私たちは外界を見る時、それらを認知します。

目の前にあるりんごを見ます。
そしてその存在を認める。

存在を認め、食べようと思った時、手を伸ばします。
りんごの感触をたしかめ、かじると味がしますね。
ああ、りんご美味しいな、と思う。
このとき、私の中でりんごは存在している。

では、スイカ割りの話をしましょう。

スイカを砂浜に置きます。
棒をもって、スイカから離れます。
目隠しをされます。

さあ、スイカを探せますか。
位置は大体わかりそうですね。

つまり、あなたはスイカからどれくらい離れたか逆算して、スイカがある位置をおおまかに把握しています。

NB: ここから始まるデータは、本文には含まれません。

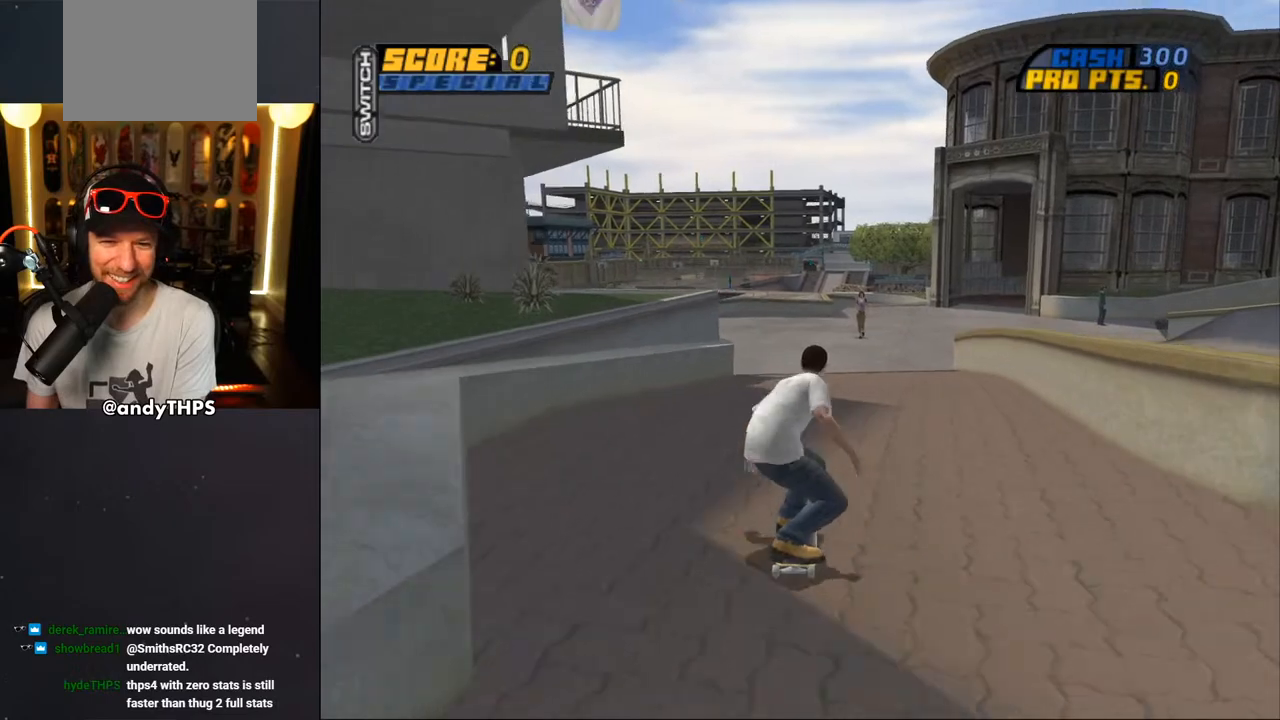
{"buttons": [], "left_stick": "center", "right_stick": "center", "events": [[500, "CROSS", "up"]]}
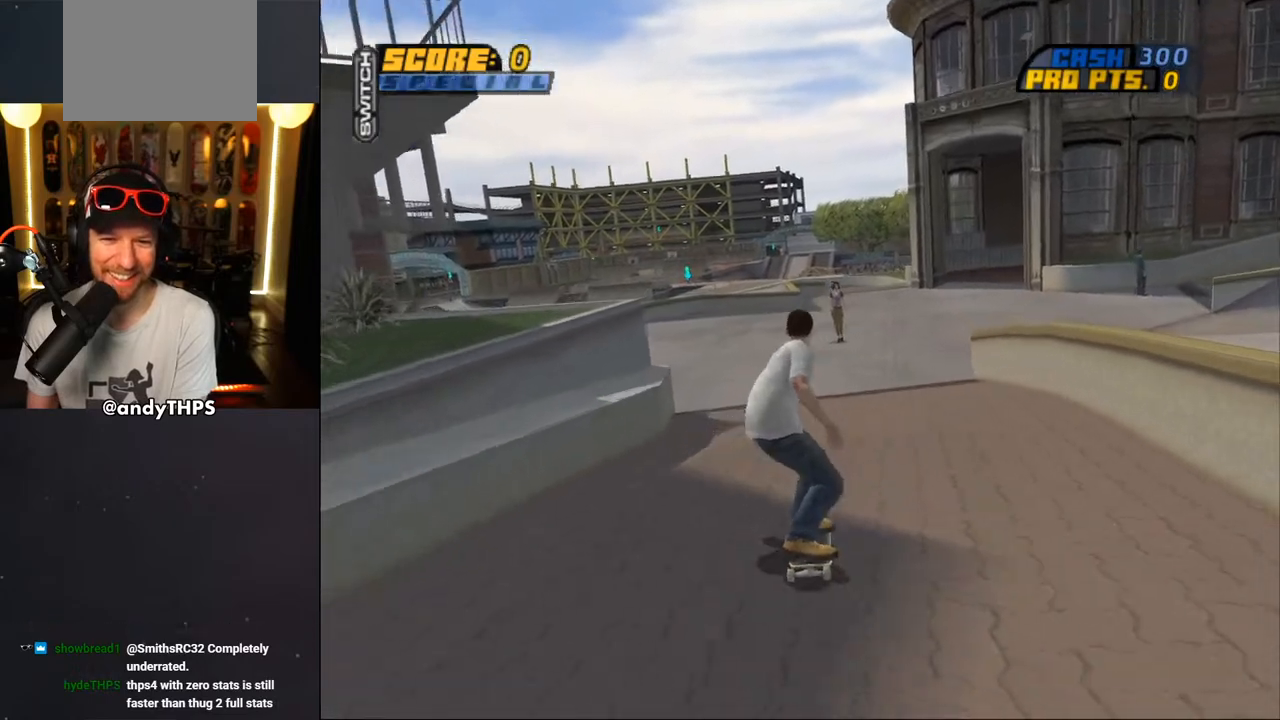
{"buttons": [], "left_stick": "center", "right_stick": "center", "events": []}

スイカがあるであろう地点までいってみて、試しに棒を振ります。
あれ、スイカが割れた感触がない。

スイカとの距離感が、掴めてなかったようですね。
棒を振っても感触がなかったから、スイカがなかったとわかりました。

きっと少し位置を間違えたのかもしれない。
少し右、少し左にも棒を振り下ろしてみますが、手応えがありません。
おかしいな、たしかにここらへんだったはずなのに…。

わからないよ、と言って目隠しをはずします。
すると、にやにやしながら友達がスイカをもっていました。

なーんだ、もってるんじゃあ、あたりっこないじゃんか。


りんごとスイカの例を比較して違うのは、りんごの場合は自分が思うようにすべての事が運んだという事で、スイカの場合は目隠しによって状況がまったくわからなかったうえに、友人のいじわるという、予想が難しい事態が起こったということです。

りんごの場合ではただりんごを見てとっただけですが、スイカの場合は自分がスイカの位置を予想していましたね。実はそれが大事なのですね。

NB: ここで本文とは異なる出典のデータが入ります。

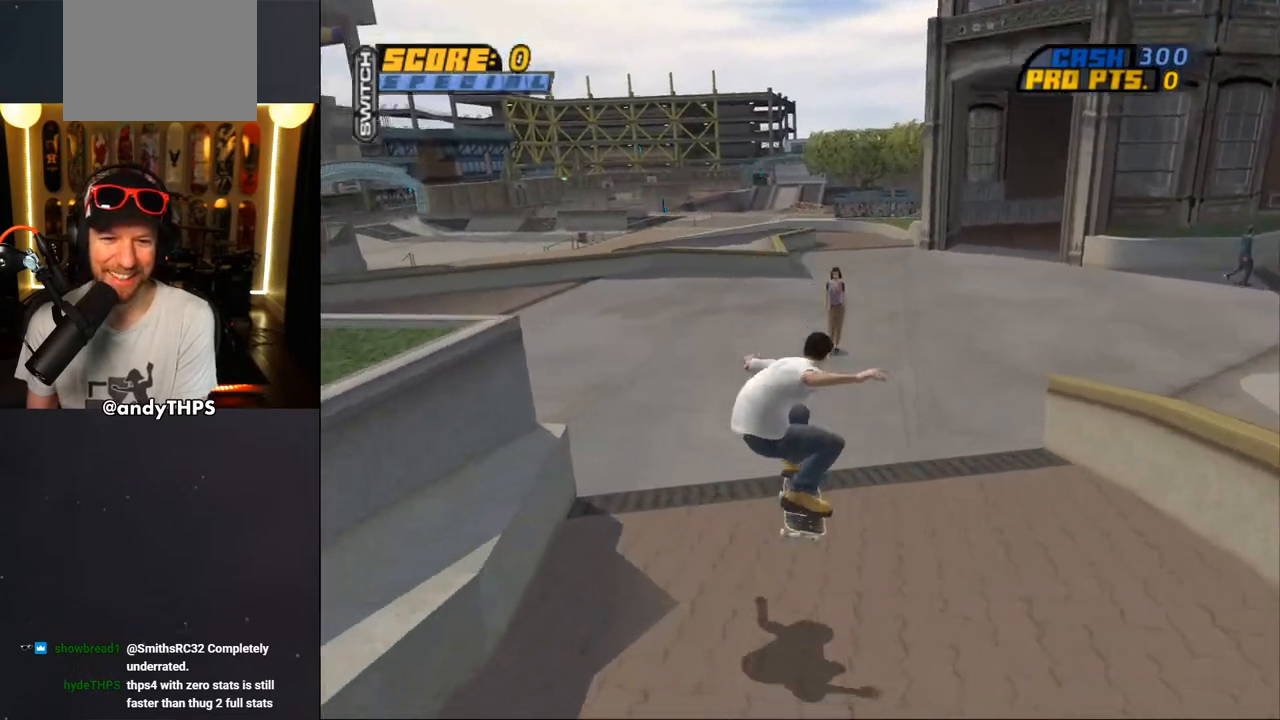
{"buttons": ["CROSS", "DPAD_RIGHT"], "left_stick": "center", "right_stick": "center", "events": [[183, "DPAD_LEFT", "down"], [350, "DPAD_LEFT", "up"], [433, "CROSS", "down"], [483, "DPAD_RIGHT", "down"]]}
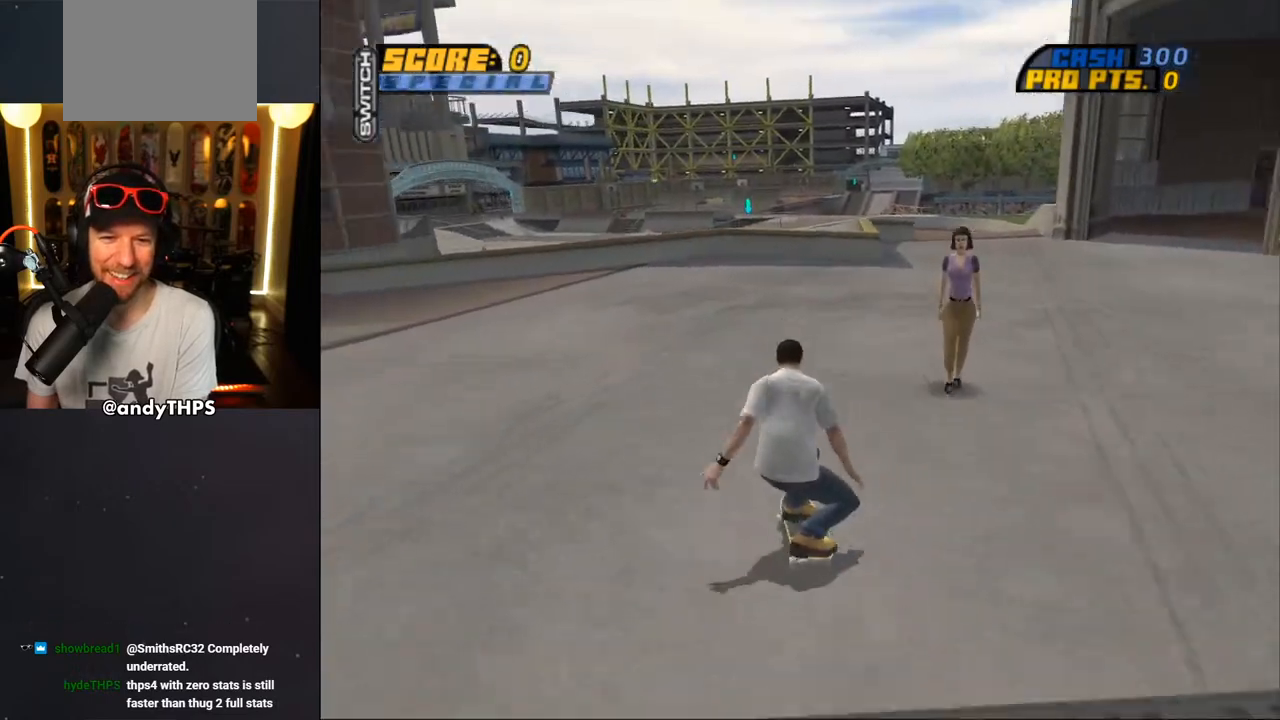
{"buttons": ["CROSS"], "left_stick": "center", "right_stick": "center", "events": [[217, "DPAD_RIGHT", "up"]]}
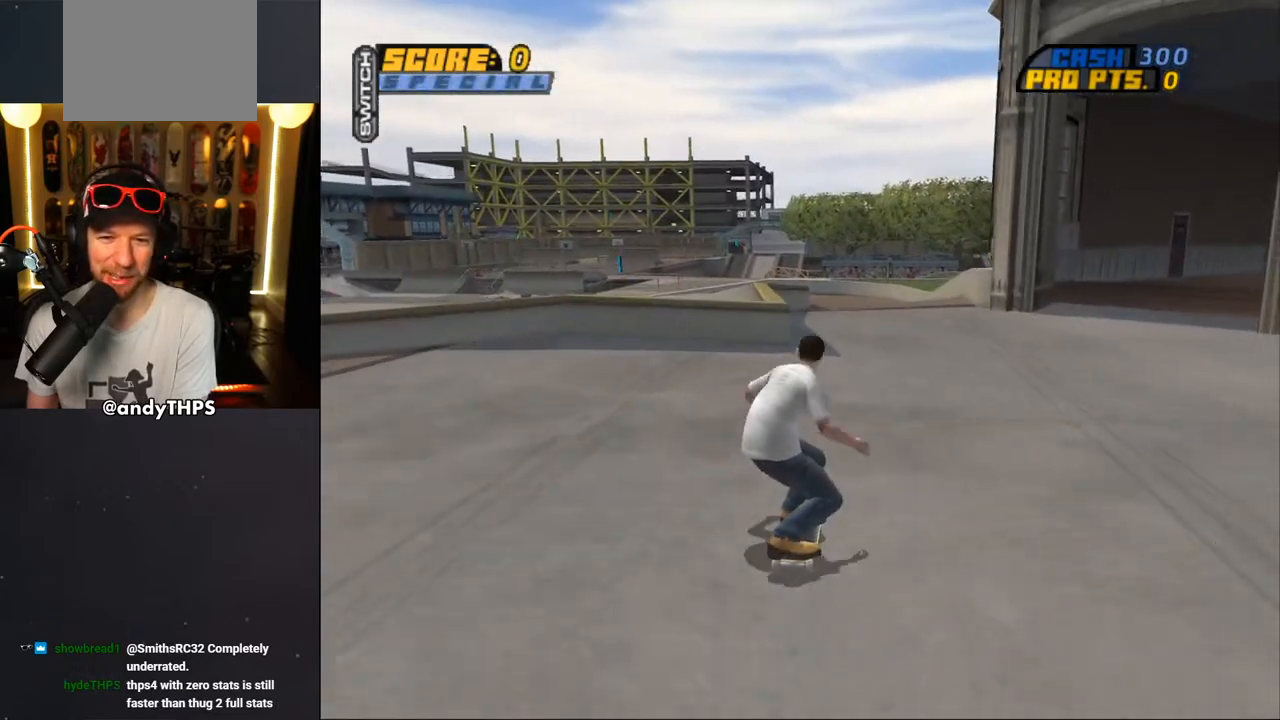
{"buttons": ["R1"], "left_stick": "center", "right_stick": "center", "events": [[183, "R1", "down"], [283, "CROSS", "up"]]}
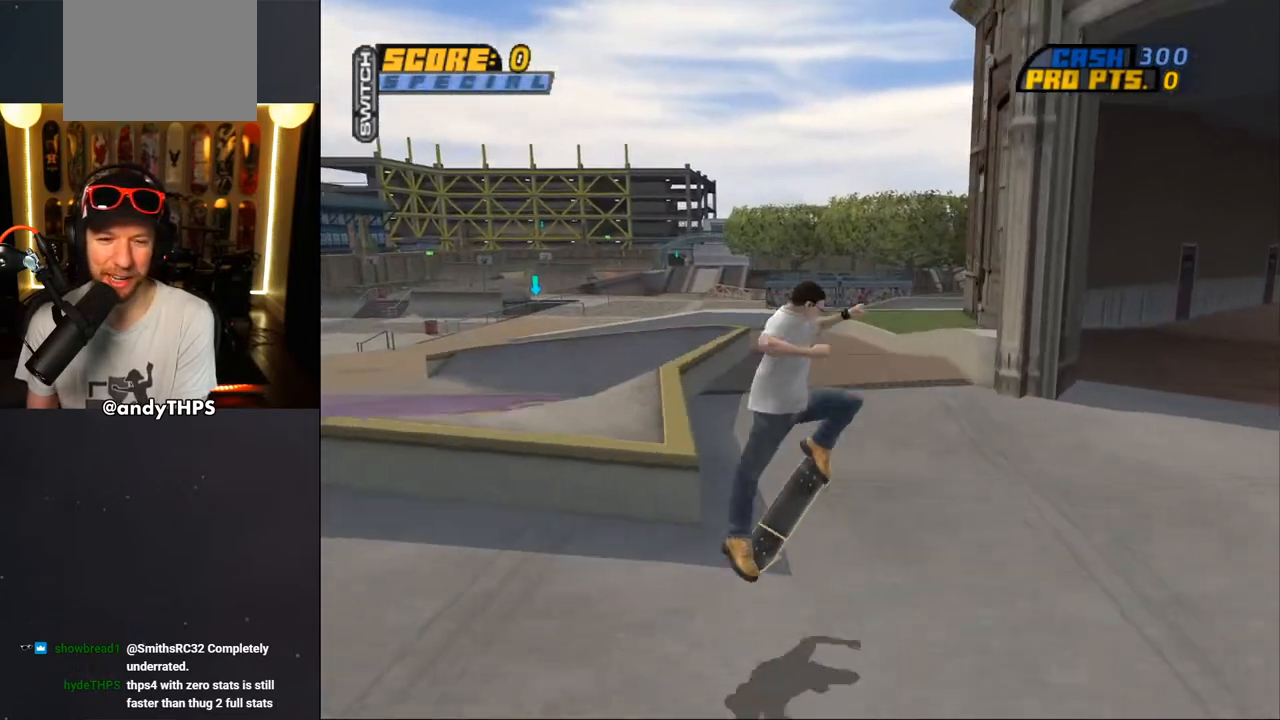
{"buttons": ["R1"], "left_stick": "center", "right_stick": "center", "events": []}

存在論の記事も話したように、人間は外界を見て、その状態を頭の中に入れます。
なのでりんごの場合も、いったんりんごの場所を頭に入れていて、手を伸ばしています。

こういった想像力は、理解力に直結しています。

何故かというと、理解とは、外的世界の状態を自分なりに解釈することだからです。
そしてもし現実と食い違った時、答え合わせをして解釈通りにいかなかった理由を考えます。

安定性が重要になるのはその理由を考える時です。
さっき、スイカの例で、友人のいたずらのせいでスイカが割れなかったのは、「友人のいたずら」という要素が普段とかけ離れていたからです。
もし友人がよくいじわるをする人なら気付いたかもしれません。

このように、普段起こらないことが混じると、途端に判定が難しくなるのはわかると思います。
表現を変えると、生活が安定していれば、なにかが起こった時に原因が見抜きやすくなるのですね。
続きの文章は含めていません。